# SUPPLIED INFORMATION

■ ■ ■

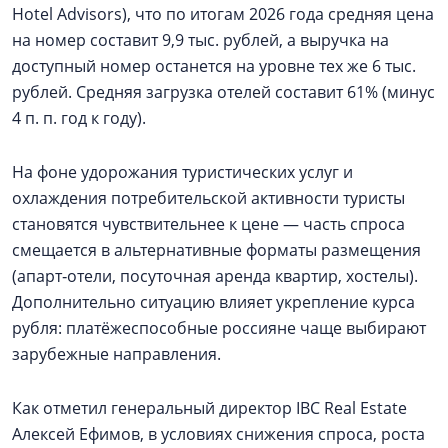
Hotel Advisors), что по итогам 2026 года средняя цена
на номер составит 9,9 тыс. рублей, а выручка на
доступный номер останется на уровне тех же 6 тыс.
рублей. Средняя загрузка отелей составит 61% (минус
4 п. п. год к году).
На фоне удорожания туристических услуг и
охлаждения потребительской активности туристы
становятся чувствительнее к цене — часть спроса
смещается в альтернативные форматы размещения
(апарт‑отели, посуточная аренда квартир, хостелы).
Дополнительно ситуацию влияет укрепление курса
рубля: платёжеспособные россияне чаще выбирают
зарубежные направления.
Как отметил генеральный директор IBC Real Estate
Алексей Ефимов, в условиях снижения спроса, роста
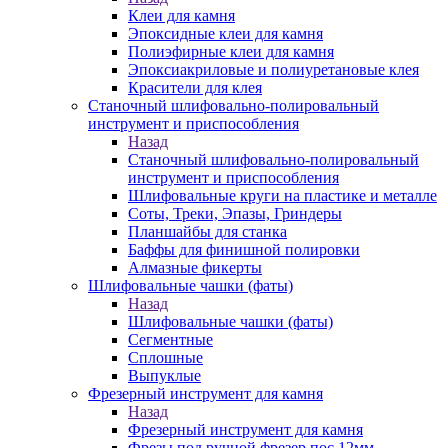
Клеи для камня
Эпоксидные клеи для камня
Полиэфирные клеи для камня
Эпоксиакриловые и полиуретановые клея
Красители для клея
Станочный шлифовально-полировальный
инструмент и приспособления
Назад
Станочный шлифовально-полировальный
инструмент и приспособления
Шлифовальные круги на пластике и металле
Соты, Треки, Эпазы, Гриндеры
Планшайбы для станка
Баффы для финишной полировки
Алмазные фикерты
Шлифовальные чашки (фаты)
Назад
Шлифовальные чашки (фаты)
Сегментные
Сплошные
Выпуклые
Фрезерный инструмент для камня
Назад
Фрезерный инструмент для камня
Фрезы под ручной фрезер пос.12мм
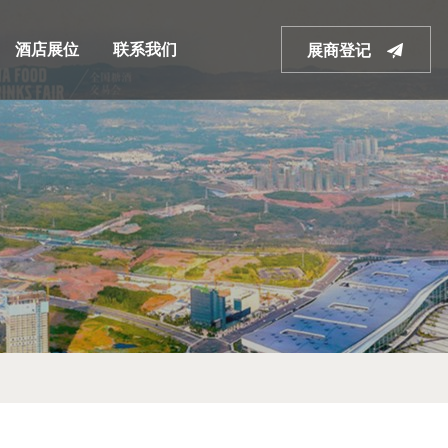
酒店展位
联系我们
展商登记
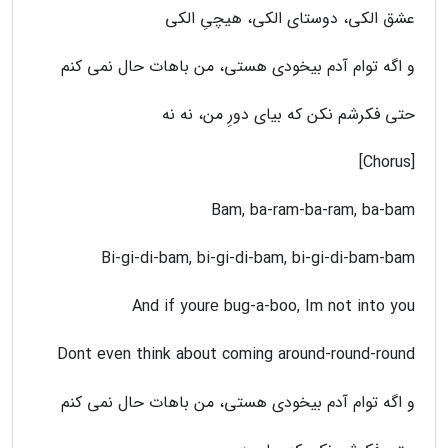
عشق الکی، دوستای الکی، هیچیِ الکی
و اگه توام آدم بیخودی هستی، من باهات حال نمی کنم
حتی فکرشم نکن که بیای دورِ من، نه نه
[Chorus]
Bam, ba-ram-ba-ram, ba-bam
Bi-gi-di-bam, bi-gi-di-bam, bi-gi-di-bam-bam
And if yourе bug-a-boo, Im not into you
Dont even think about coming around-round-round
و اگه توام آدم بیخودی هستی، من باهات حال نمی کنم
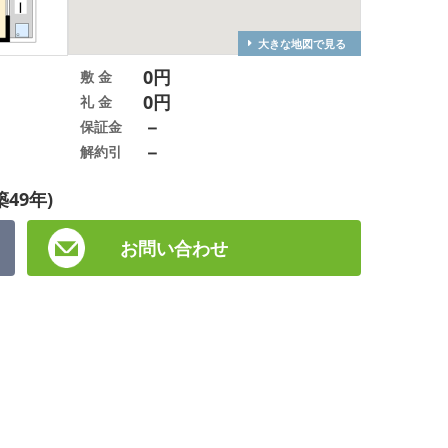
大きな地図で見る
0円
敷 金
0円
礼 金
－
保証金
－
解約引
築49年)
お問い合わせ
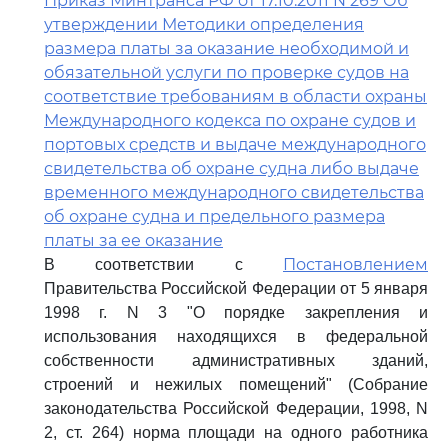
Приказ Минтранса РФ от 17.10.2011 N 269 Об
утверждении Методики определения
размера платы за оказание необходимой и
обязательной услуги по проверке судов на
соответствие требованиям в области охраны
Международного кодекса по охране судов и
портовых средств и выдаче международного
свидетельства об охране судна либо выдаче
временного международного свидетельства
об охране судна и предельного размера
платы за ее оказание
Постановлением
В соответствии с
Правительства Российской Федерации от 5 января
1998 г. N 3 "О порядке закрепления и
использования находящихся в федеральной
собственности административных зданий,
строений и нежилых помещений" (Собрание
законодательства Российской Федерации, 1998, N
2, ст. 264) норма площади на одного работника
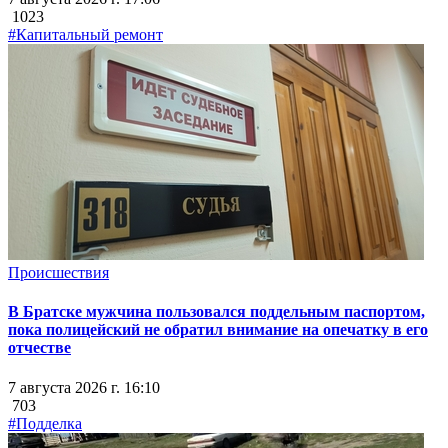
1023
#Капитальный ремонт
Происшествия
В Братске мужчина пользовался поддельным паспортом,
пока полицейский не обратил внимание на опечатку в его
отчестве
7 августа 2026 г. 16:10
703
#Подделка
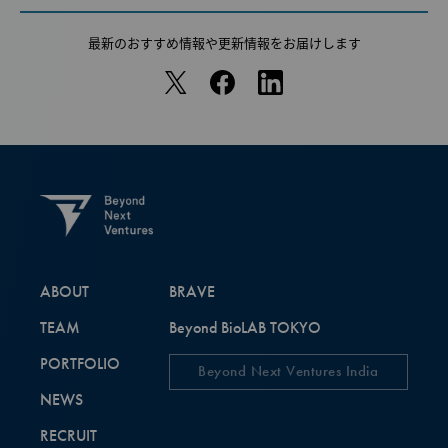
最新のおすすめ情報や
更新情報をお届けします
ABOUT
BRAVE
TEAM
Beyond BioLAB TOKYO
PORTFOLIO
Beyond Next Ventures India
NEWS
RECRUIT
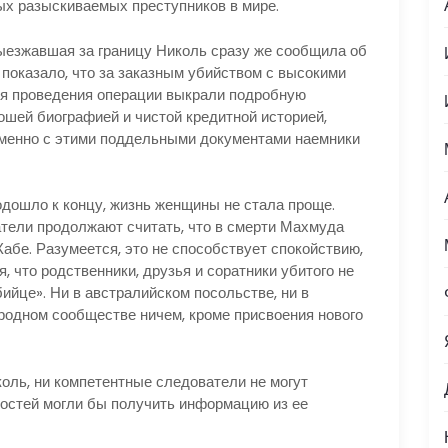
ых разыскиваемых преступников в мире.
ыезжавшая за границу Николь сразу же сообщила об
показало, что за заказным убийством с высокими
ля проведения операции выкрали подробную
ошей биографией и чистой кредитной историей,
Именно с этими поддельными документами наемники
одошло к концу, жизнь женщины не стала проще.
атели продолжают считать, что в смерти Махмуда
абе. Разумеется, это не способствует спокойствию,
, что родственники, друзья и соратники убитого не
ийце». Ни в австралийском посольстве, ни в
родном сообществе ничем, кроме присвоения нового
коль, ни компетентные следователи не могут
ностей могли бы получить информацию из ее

■ ■ ■

# ASSIGNMENT
How many of the lines in the data above carry the word "свидетельства"? Say the number and nothing else.

# EXERCISE OUTPUT
2